We at Leonardo Group Americas don’t profess to be retail experts, but we do see a valuable lesson in this news – valuable to all of us who work to improve the efficiency, effectiveness and flexibility of value streams. Complexity of any kind – of processing steps, inventory to manage, sequencing problems, excess transportation, and long lead times – always drives cost. We would claim that the enormous product proliferation in consumer goods of recent decades, rather than delivering “greater choice and value” to the end customer, actually backfired by confusing that customer, and bloating the cost structure of the entire manufacturing and distribution value stream. No one asked his retailer for 50 different versions of Oreo Cookies!
Two lessons come to mind. First, as a manufacturer or marketer, don’t be so consumed in your own struggles and world view (“We’re going to dominate Target’s shampoo department!”) that you lose touch with the living, breathing customer actually trying to select some shampoo. Work hard and continuously to understand what really constitutes value for that decision-maker at the end of your value stream.
And second, never underestimate the transformative power of re-simplifying a value stream which has become too convoluted or complex. In our consulting work with hundreds of client companies, we have never led a Value-Stream Mapping session that did not result in surprise, astonishment, sometimes embarrassment, and always a drive to action among the participants. “What? We run invoices through all those departments? And it takes four days? Let’s map out how we’ll do it in four hours!”
Unnecessary complexity also makes it very hard for management to see, and know, how things are going. We recently finished a Lean line implementation for a remanufacturer with badly disjointed processes and piles of WIP everywhere. The VP of Operations, whose mezzanine office overlooked the whole facility, exclaimed after the new line was running: “Now I can see everything – units for the day, who’s ahead, and where we need resources!”

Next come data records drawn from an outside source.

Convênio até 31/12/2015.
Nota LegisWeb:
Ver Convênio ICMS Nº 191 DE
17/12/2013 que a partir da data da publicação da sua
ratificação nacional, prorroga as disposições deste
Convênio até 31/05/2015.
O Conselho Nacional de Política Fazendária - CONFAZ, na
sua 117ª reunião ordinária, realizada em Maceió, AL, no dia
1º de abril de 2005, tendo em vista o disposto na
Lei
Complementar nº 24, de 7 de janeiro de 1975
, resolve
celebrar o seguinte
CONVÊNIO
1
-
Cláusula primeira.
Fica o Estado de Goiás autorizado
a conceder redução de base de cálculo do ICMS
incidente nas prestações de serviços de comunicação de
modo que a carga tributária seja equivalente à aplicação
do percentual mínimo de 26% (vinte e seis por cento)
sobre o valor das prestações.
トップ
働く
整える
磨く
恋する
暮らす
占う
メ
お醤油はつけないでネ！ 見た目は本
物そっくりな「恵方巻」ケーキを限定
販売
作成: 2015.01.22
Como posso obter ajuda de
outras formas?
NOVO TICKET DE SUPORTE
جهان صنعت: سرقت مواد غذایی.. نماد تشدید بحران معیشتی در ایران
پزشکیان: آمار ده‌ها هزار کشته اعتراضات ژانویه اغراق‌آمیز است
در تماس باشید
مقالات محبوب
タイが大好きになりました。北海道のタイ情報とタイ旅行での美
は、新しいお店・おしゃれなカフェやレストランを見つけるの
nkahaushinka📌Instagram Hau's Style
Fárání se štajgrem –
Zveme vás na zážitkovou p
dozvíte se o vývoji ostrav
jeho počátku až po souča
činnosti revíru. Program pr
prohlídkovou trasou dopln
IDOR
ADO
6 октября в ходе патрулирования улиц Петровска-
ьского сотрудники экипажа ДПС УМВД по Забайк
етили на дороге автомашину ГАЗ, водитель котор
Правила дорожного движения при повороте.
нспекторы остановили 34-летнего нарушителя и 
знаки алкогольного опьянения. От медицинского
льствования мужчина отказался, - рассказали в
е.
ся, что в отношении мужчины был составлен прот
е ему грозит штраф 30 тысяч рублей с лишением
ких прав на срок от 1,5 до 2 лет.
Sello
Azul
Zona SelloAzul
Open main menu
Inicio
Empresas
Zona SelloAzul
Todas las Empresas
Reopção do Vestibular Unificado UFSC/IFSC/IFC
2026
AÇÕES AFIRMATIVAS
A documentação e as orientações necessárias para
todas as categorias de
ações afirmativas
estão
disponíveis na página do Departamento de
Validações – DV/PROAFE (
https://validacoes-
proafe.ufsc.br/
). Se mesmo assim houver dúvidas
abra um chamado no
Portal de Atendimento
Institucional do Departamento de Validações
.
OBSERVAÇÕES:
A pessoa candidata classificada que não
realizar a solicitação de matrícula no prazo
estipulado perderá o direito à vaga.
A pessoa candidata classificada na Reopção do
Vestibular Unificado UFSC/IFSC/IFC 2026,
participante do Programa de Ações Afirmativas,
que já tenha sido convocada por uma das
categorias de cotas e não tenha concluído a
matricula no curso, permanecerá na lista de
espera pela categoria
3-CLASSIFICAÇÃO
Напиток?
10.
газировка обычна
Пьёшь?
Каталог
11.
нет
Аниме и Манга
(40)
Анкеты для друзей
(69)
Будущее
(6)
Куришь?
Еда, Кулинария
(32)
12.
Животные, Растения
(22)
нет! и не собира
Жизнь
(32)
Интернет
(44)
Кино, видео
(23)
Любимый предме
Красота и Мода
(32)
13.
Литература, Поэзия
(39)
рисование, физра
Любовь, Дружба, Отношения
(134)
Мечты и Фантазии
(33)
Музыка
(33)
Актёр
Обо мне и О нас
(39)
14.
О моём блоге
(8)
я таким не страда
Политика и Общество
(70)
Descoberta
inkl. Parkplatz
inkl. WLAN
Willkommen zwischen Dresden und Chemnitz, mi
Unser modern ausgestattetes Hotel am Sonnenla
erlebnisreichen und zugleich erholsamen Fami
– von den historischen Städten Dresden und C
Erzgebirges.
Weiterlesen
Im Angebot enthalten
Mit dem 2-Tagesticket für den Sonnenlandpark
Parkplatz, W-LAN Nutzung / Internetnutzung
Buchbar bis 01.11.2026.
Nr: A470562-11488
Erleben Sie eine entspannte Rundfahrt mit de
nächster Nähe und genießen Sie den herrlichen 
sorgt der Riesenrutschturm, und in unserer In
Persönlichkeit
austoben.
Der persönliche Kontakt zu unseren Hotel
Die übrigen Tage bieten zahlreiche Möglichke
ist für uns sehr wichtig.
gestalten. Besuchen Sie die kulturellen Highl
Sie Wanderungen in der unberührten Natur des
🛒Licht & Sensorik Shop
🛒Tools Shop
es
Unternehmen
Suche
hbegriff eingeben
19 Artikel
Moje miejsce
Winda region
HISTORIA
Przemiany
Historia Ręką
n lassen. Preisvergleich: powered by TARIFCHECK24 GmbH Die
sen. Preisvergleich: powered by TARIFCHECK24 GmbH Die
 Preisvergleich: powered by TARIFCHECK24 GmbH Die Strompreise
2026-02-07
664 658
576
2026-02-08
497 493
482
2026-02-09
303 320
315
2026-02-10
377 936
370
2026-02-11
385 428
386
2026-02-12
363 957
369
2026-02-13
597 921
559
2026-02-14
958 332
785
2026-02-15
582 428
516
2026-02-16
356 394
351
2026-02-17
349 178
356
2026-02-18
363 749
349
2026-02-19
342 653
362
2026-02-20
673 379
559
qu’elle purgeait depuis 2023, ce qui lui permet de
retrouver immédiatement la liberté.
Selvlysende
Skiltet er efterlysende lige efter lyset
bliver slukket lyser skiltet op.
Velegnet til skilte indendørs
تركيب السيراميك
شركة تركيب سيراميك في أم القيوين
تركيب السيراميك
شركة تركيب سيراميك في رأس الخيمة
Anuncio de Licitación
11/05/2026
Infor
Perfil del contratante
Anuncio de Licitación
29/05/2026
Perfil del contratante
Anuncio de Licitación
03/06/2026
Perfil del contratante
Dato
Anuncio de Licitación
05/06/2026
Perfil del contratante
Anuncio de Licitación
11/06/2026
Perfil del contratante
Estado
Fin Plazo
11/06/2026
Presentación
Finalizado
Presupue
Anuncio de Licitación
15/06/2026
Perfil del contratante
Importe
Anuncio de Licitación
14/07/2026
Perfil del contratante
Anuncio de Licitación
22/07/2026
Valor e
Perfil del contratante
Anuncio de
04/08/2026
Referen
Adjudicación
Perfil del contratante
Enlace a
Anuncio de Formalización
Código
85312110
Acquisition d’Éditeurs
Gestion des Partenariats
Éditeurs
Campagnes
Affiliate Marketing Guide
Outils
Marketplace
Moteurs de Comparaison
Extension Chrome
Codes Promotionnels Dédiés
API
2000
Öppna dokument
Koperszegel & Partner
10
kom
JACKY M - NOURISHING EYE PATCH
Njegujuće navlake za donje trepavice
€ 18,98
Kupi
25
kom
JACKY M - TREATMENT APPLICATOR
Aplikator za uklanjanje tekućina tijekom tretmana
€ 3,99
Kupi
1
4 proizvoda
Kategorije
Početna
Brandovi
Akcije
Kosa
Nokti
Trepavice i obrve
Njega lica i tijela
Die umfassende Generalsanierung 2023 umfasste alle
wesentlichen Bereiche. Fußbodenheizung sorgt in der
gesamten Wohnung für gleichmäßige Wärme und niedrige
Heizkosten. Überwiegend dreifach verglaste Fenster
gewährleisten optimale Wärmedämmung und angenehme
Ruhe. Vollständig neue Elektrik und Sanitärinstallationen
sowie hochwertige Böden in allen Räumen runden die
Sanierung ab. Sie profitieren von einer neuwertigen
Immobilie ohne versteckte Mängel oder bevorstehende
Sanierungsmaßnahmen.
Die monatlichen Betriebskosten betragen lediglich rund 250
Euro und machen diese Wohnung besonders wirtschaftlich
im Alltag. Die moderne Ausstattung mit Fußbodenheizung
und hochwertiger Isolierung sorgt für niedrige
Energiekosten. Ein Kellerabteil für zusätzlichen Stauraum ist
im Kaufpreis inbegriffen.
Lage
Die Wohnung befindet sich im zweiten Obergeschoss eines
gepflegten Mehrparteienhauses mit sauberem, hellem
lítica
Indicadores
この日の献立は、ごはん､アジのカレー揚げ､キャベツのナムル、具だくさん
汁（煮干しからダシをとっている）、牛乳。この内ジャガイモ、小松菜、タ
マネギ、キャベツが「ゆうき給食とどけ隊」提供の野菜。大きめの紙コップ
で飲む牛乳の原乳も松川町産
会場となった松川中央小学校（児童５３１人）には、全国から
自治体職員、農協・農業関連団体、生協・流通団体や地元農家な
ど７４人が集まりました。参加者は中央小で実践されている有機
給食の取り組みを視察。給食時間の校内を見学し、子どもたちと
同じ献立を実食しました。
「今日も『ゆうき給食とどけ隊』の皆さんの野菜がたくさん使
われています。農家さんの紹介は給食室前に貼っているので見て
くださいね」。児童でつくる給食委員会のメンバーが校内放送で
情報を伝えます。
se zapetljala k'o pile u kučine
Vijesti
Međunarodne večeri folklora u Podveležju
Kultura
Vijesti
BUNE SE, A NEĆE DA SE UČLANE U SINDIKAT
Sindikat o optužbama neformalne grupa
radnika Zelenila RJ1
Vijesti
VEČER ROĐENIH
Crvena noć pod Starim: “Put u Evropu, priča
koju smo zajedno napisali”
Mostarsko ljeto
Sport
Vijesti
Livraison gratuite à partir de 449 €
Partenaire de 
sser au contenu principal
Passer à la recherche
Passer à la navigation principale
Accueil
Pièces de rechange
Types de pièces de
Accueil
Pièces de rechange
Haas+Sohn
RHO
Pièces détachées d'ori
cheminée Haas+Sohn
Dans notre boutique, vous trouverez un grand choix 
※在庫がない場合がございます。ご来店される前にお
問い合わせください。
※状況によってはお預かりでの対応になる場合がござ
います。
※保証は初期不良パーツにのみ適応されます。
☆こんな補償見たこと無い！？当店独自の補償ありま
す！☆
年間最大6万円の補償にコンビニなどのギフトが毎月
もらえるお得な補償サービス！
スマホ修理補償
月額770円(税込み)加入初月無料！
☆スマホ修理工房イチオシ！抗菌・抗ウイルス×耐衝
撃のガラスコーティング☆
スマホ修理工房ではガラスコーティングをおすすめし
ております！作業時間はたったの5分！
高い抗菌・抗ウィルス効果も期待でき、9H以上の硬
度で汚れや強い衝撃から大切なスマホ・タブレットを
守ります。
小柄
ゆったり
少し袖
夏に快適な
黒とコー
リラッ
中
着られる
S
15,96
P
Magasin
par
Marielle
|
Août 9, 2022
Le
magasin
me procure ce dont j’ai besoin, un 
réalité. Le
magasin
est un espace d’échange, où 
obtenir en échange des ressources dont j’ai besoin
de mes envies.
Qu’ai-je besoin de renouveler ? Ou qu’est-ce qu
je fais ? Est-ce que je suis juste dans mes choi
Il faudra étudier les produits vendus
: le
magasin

Perhaps the best-named book in the Lean literature is Learning to See, the well-illustrated text on Value Stream Mapping by Mike Rother and John Shook. What’s so great about that title? Because learning to see value, processes, and waste is the most valuable skill that you, your colleagues and your employees can gain and put to use. Once you can see where your company’s real value comes from, attaining simplicity comes naturally – and with it, all those Lean benefits of lower cost, better quality, and improved timeliness that retain your loyal customers and attract new ones.
Reference: “Retailers Cut Back on Variety, Once the Spice of Marketing”, by Ilan Brat, Ellen Byron and Ann Zimmerman,The Wall Street Journal, June 26, 2009.